**Selected excerpt:**

--*--

I took a photo of this flag in 1999 in a Montreal Urban Community building. The background color was a paler shade of blue however.
Luc Baronian, 9 May 2005

The municipality of Baie-d'Urfé (3,984 inhabitants in 2008; 670 ha) is located in the western part of Montreal Island. Baie-d'Urfé is named for the bay located between the Town Hall and Caron Point and for François Saturnin Lascaris d'Urfé, the first priest of the parish. An official map dated 1702 names today's Caron Point as Urfé Point, while the official maps made for Governor James Murray in 1762 shows Bay d'Urfie.

The domain of Montreal Island was purchased in 1663 by the Society of Saint-Sulpice, an order founded in Paris in 1641 that played a key role in the founding of Montreal. The Sulpicians offered pieces of land to create the parishes of Lachine and Saint-Louis, the St. Louis church being built on St. Louis Point, today's Caron Point. In 1685, the Bishop of Quebec visited the parish and appointed François Saturnin Lascaris d'Urfé (1641-1701) as its priest. On 30 September 1687, eight colonists were killed in an Iroquois raid, including Jean de Lalonde (1640-1687), first colonist of the place and churchwarden of the parish since 1685. The St. Louis parish was "repatriated" to Lachine, while d'Urfé sailed back to France. When the St. Louis parish was reestablished in 1703, the church was rebuilt on a safer site, protected by Fort Senneville. In the late 19th century, access to the place was facilitated by the building of the railway serving the Bayview station. Rich merchants from Montreal built farms and transformed them in vacation houses. In 1902, some inhabitants fond of history petitioned for renaming the station Baie-d'Urfé; this name was adopted for the town chartered in 1911.
- http://www.baie-durfe.qc.ca/FRANCAIS/histoire.html - Municipal website

The flag of Baie-d'Urfé is blue with, in the middle, a white disk charged with the municipal arms and the writing "BAIE D'URFÉ 1686".

The arms of Baie-d'Urfé were designed in 1961 by Mayor Tommy Lee, based on the arms of François d'Urfé. The Urfé shield, "Vair a chief gules", is engraved on the base of François d'Urfé's chalice, preserved in the Notre-Dame Museum. The shield is crowned by a Marquis' coronet, recalling that François d'Urfé was Marquis of Beauzé. The crown of thorns surrounding the shield recalls that d'Urfé belonged to the Society of Saint-Sulpice.
- http://www.baie-durfe.qc.ca/FRANCAIS/armoiries.html - Municipal website

The Urfé arms are seen in several rooms of the family castle, the Bâtie d'Urfé, located in Saint-Étienne-le-Molard (Forez, France). Claude d'Urfé (1501-1558), Governor and Bailiff of Forez, represented the King of France at the Council of Trent (1546) and was appointed Ambassador of France at the Holy See; he revamped the castle in Renaissance style, building a grotto that is the last from that period kept in France. His grandson Honoré d'Urfé (1567-1625) is the author of the first novel sequence in the French literature, "L'Astrée" (5,400 pages, written between 1607 and 1625).

--*--

**Supplied data:**
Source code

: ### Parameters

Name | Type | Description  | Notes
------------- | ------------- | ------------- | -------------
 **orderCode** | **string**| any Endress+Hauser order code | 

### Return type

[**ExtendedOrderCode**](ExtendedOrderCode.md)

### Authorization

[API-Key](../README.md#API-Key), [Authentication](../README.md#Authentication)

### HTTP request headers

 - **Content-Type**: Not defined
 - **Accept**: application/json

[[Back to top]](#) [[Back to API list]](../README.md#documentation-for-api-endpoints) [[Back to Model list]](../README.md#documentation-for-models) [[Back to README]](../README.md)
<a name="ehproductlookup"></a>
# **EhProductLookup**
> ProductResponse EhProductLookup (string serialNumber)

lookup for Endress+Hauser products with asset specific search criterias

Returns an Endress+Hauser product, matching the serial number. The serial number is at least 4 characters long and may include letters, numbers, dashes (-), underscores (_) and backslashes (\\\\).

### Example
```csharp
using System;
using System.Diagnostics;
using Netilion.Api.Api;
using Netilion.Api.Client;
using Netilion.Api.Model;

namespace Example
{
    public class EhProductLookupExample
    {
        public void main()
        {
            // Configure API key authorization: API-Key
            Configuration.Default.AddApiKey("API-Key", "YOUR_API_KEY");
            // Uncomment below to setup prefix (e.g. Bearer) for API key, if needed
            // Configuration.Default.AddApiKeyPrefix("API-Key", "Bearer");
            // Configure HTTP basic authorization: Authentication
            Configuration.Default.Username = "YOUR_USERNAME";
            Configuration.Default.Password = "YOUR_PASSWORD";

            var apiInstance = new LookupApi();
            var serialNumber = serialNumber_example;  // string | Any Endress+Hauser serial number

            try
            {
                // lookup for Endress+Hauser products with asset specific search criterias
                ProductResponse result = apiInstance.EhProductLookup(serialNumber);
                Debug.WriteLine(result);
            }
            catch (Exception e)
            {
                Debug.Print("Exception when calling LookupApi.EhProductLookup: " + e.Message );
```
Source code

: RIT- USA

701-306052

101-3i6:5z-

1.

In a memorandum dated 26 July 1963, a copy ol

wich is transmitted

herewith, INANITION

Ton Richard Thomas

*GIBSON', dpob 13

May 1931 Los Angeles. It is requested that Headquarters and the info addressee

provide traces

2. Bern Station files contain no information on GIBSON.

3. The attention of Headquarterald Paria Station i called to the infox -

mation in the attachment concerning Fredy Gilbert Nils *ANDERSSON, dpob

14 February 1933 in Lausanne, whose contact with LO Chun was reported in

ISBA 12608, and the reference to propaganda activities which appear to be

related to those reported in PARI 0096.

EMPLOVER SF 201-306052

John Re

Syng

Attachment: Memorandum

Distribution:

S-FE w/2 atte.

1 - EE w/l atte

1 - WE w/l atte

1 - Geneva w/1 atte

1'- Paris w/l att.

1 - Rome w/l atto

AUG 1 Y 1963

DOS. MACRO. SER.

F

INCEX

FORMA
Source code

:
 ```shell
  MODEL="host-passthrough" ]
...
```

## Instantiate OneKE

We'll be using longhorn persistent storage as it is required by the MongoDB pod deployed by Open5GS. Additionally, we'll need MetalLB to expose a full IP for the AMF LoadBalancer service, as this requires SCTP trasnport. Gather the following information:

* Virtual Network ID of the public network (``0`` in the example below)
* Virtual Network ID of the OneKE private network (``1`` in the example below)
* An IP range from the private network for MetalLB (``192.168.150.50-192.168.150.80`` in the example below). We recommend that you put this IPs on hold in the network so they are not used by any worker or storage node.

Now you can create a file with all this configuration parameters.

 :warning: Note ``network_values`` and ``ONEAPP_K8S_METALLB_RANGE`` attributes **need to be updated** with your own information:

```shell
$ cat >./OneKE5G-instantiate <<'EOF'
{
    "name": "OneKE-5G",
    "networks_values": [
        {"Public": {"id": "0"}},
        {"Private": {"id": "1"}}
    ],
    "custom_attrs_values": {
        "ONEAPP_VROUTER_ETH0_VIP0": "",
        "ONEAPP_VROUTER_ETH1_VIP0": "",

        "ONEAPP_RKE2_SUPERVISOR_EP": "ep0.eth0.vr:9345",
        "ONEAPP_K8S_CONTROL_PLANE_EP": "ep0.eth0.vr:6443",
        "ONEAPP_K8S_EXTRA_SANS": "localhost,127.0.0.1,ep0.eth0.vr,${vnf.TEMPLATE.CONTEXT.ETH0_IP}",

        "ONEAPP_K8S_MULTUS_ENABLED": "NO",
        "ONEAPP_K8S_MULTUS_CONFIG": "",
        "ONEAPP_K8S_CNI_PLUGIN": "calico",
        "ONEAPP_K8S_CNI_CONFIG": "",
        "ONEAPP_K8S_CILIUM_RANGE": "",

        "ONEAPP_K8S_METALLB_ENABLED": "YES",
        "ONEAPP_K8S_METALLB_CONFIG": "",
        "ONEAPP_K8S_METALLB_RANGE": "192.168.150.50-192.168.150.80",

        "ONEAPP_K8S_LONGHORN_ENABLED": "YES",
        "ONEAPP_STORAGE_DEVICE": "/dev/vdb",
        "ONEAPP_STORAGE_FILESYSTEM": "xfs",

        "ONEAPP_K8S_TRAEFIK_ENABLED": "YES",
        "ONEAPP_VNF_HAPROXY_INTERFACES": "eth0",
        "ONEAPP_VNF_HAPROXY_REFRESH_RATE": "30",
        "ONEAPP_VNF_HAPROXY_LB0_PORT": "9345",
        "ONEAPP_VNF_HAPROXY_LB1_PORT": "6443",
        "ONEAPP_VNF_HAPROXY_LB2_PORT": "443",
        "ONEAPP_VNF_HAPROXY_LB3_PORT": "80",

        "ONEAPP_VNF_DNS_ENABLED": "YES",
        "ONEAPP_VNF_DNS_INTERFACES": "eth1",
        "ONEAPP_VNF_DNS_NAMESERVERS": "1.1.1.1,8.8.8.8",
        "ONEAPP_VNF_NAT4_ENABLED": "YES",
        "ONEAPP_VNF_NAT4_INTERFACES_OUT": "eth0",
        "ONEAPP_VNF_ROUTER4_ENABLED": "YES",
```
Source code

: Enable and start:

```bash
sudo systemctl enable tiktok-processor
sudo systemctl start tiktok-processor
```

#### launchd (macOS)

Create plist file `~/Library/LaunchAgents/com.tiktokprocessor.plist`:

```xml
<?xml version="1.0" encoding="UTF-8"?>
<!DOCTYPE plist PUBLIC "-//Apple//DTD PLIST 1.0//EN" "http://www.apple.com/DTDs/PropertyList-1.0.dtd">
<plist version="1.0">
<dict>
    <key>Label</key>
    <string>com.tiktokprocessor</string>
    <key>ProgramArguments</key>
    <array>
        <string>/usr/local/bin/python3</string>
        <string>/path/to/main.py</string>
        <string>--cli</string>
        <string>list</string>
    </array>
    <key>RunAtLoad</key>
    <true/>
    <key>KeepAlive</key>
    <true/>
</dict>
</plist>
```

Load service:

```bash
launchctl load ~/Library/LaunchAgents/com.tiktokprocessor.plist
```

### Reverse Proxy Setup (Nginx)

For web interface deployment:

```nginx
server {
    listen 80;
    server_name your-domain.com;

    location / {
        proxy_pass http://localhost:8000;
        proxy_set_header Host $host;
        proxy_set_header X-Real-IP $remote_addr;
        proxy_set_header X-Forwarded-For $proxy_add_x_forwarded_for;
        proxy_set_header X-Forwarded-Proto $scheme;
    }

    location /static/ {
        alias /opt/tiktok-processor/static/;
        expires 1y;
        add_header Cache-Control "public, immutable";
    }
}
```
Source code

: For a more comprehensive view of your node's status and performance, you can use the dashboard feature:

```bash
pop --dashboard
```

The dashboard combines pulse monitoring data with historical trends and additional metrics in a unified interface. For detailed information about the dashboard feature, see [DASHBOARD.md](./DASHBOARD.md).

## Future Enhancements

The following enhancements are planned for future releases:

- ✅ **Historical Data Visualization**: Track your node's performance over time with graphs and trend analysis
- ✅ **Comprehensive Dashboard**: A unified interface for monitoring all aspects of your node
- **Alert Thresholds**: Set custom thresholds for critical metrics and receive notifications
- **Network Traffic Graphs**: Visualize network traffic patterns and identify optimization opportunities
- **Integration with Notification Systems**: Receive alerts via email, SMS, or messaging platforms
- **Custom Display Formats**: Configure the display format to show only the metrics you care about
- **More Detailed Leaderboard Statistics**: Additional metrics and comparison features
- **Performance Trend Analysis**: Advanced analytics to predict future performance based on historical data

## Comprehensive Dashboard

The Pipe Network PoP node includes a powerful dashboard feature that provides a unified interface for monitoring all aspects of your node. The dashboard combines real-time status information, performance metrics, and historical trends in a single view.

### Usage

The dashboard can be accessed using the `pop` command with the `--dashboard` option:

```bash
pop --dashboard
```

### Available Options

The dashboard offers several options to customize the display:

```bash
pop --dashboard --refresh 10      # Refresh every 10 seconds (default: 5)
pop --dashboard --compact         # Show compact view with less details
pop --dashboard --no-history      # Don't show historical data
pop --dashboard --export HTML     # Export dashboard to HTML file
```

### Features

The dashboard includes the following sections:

--*--

**Task list:**
1 - Rewrite the Baie-d'Urfé text from "The arms of Baie-d'Urfé" to "Society of Saint-Sulpice.", changing "chalice" to "goblet".
2 - Translate this sentence from the Baie-d'Urfé text into French: "The flag of Baie-d'Urfé is blue with, in the middle, a white disk charged with the municipal arms and the writing "BAIE D'URFÉ 1686"."

**Your written answers:**
1 -
The arms of Baie-d'Urfé were designed in 1961 by Mayor Tommy Lee, based on the arms of François d'Urfé. The Urfé shield, "Vair a chief gules", is engraved on the base of François d'Urfé's goblet, preserved in the Notre-Dame Museum. The shield is crowned by a Marquis' coronet, recalling that François d'Urfé was Marquis of Beauzé. The crown of thorns surrounding the shield recalls that d'Urfé belonged to the Society of Saint-Sulpice.

2 - Le drapeau de Baie-d'Urfé est bleu avec, au centre, un disque blanc chargé des armoiries municipales et de l'inscription « BAIE D'URFÉ 1686 ».